Seanad debates
Wednesday, 25 June 2008
Order of Business
10:30 am
Joe O'Toole (Independent)
I have some sympathy with the point raised by Senator Fitzgerald. If we are not going to deal with this rationally, there will be no gain to be made for this country by arguing in this House over whose fault it is. We need to have clear information. I have tried to see both sides of this argument. We need to know the current economic indicators, the current tax take. We need to know the scale of the problem so that we can come to terms with it. We need to then know how the solutions are to be found. We need to consider issues such as the national development plan and how we can build our way out of the recession or whatever we wish to call the current position. We need to have a clear view and we need to understand the situation.
Broad brush strokes are no good and neither is blaming the other side. We need to be specific. It is all very well to talk about pay freezes, take-home pay and profits but we should also discuss the people at the bottom end of the scale, those on the minimum wage. There are issues to be dealt with. People either have the moral and political courage to deal with these issues or they have not. Politicians do not like taking unpopular decisions. Some of us have spent our lives selling unpopular decisions to the people who elected us and this can be done again. However, we cannot blame Libertas if we get this one wrong; it is a problem for us to deal with. We need to have the information put in front of us in a calm manner about the Government's view on where interest rates, inflation, unemployment figures, are going, and the Government's decisions on the possible options for dealing with the situation. This must be done and there is no other way to do it. The Deputy Leader has been studying these matters for the past five years and I trust him to come back with a proper response.
We are faced with a strike in the Bank of Ireland. This is another good example of how we never hear anything about industrial relations problems until a strike is threatened. A strike in the Bank of Ireland was narrowly avoided some years ago. The unions and management along with the various State support groups, the National Implementation Body and others, became involved and came to a conclusion. The subsequent deal cut 2,100 jobs, saved the bank €147 million a year and gave the workers in the Bank of Ireland a 6% share pay-out each year. This deal was hard won for the staff.

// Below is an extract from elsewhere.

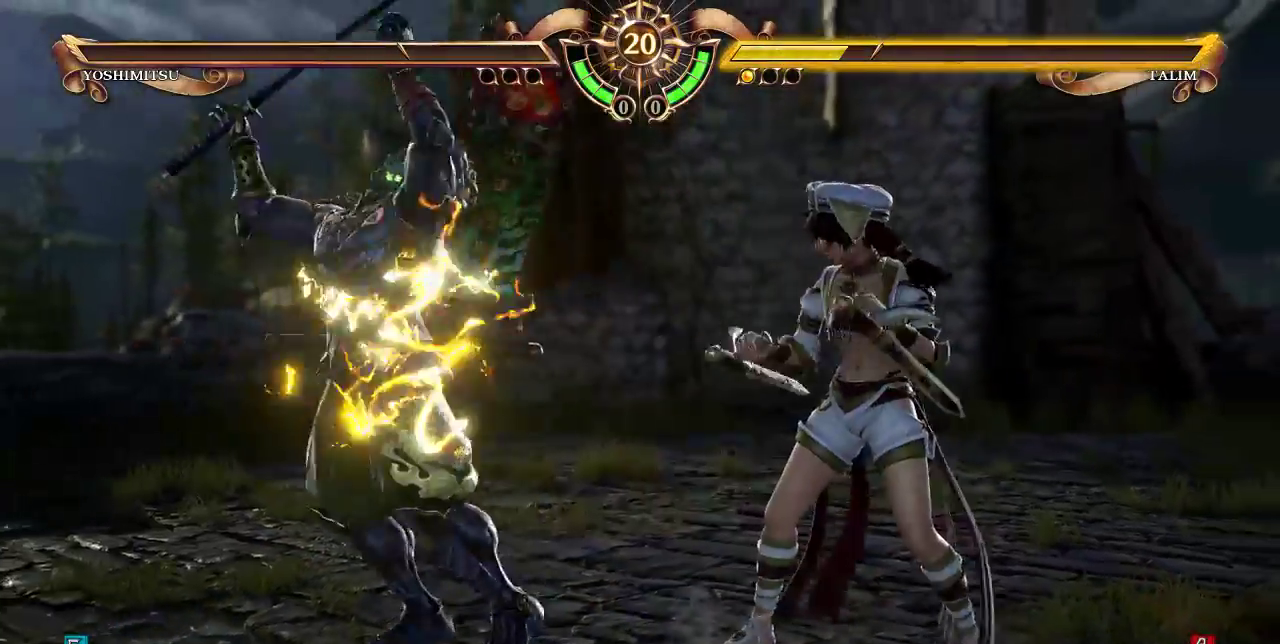
{"dt_ms": 500, "buttons": [], "events": [[350, "DPAD_RIGHT", "down"], [417, "DPAD_RIGHT", "up"]]}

The bank has now decided, without any consultation, to reduce the 6% share payment to 3%. This is unacceptable and it is no way to run a business. Bank of Ireland has plenty to answer for in other spheres of its activities. It is a company making a €1.7 billion profit per year and the amount in question is less than 1% of that total annual profit. These people are walking all over their employees and also their shareholders and others. The bank has a lot to answer for. The greed of the Bank of Ireland senior management, of the court of the Bank of Ireland, as it pompously calls it, is unacceptable.